- Genre: Drama
- Created by: Michael S. Chernuchin
- Starring: Alicia Coppola; Stanley Tucci; Andrea Roth; Elisabeth Röhm; Ian Kahn; Donald Moffat; George Newbern; Malik Yoba;
- Composer: Mark Snow
- Country of origin: United States
- Original language: English
- No. of seasons: 1
- No. of episodes: 20 (8 unaired)

Production
- Executive producers: Ken Horton; Michael S. Chernuchin; Eric Laneuville;
- Running time: 60 minutes
- Production companies: Michael S. Chernuchin Productions; Warner Bros. Television;

Original release
- Network: TNT
- Release: August 15, 2000 – January 31, 2001

= Bull (2000 TV series) =

American drama television series

Bull is an American drama series created by Michael S. Chernuchin that aired on TNT from August 15, 2000, to January 31, 2001. The show's name is in reference to the bull market, but the airing of the series coincided with the dot-com bubble crash that turned what had until then been a bull economy in the United States into a bear market. In February 2001, the series was cancelled after airing 12 of the planned 20 episodes.

==Synopsis==
Bull is about a group of Wall Street investment bankers who risk everything to break away from an established firm and start their own company.
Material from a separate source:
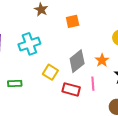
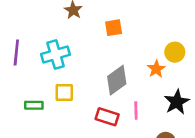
orange star: (102, 60) -> (156, 69), moved
yellow square: (50, 72) -> (64, 93), moved, turned -35

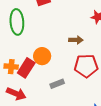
Leading the way is Robert "Ditto" Roberts III, the brilliant grandson of the founder of their former company who must betray his family heritage in order to stake a claim to his own life. His partners—Corey Granville, Marty Decker, Carson Boyd, Alison Jeffers and Marissa Rufo—each with a separate agenda, risk losing everything to join him in the new rival start-up firm that will answer the call of the new economy. With no financing, no clients and the rivalry of every player in town, the team's dreams rest on Hunter Lasky, the hard-hitting negotiations shark who has the potential to give the renegade team of Wall Street brokers the edge and legitimacy they need to succeed in the competitive world of high finance.

==Cast==

===Main===
- Alicia Coppola as Marissa Rufo
- Ian Kahn as Marty Decker
- Donald Moffat as Robert Roberts
- George Newbern as Robert Roberts III
- Ryan O'Neal as Robert Roberts II
- Elisabeth Röhm as Alison Jeffers
- Stanley Tucci as Hunter Lasky
- Christopher Wiehl as Carson Boyd
- Malik Yoba as Corey Granville

===Recurring===
- Frederick Koehler as Joey Rutigliano
- Nina Foch as Madeline Roberts

== Episodes ==

| No. | Title | Directed by | Written by | Original release date |
|---|---|---|---|---|
| 1 | "In the Course of Human Events" | Stephen Surjik | Michael S. Chernuchin | August 15, 2000 |
| 2 | "One Night in Bangkok" | Thomas J. Wright | Michael S. Chernuchin | August 22, 2000 |
| 3 | "How Green Is Your Mail?" | Elodie Keene | Michael S. Chernuchin | August 29, 2000 |
| 4 | "In the Black" | Allan Arkush | Doug Palau | September 5, 2000 |
| 5 | "It's Not Personal" | Adam Nimoy | Gay Walch | September 12, 2000 |
| 6 | "Who's Afraid of Chairman Al?" | Steven Robman | Michael S. Chernuchin | September 19, 2000 |
| 7 | "Final Hour" | Thomas J. Wright | Janis Diamond | September 26, 2000 |
| 8 | "Sins of the Father" | Keith Samples | Timothy J. Lea | October 3, 2000 |
| 9 | "The Quick Hit" | Vern Gillum | Janis Diamond | October 10, 2000 |
| 10 | "Monday, Bloody Monday" | Eric Laneuville | Doug Palau | October 17, 2000 |
| 11 | "A Wink and a Nod" | Adam Nimoy | Gay Walch | October 24, 2000 |
| 12 | "Blood, Flopsweat and Tears" | Stephen Surjik | Unknown | January 31, 2001 |
| 13 | "What the Past Will Bring" | TBD | TBD | Unaired |
| 14 | "Visit" | TBD | TBD | Unaired |
| 15 | "Appearance of Impropriety" | TBD | TBD | Unaired |
| 16 | "White Knight" | TBD | TBD | Unaired |
| 17 | "Love's Labor Lost" | TBD | TBD | Unaired |
| 18 | "Amen" | TBD | TBD | Unaired |
| 19 | "To Have and to Hold" | TBD | TBD | Unaired |
| 20 | "A Beautiful Lie" | TBD | TBD | Unaired |

==Production==
Michael S. Chernuchin was the series creator, executive producer and show runner. Eric Laneuville and Ken Horton were also executive producers for the series. Doug Palau was a supervising producer and writer. Palau had previously worked with Chernuchin on Brooklyn South.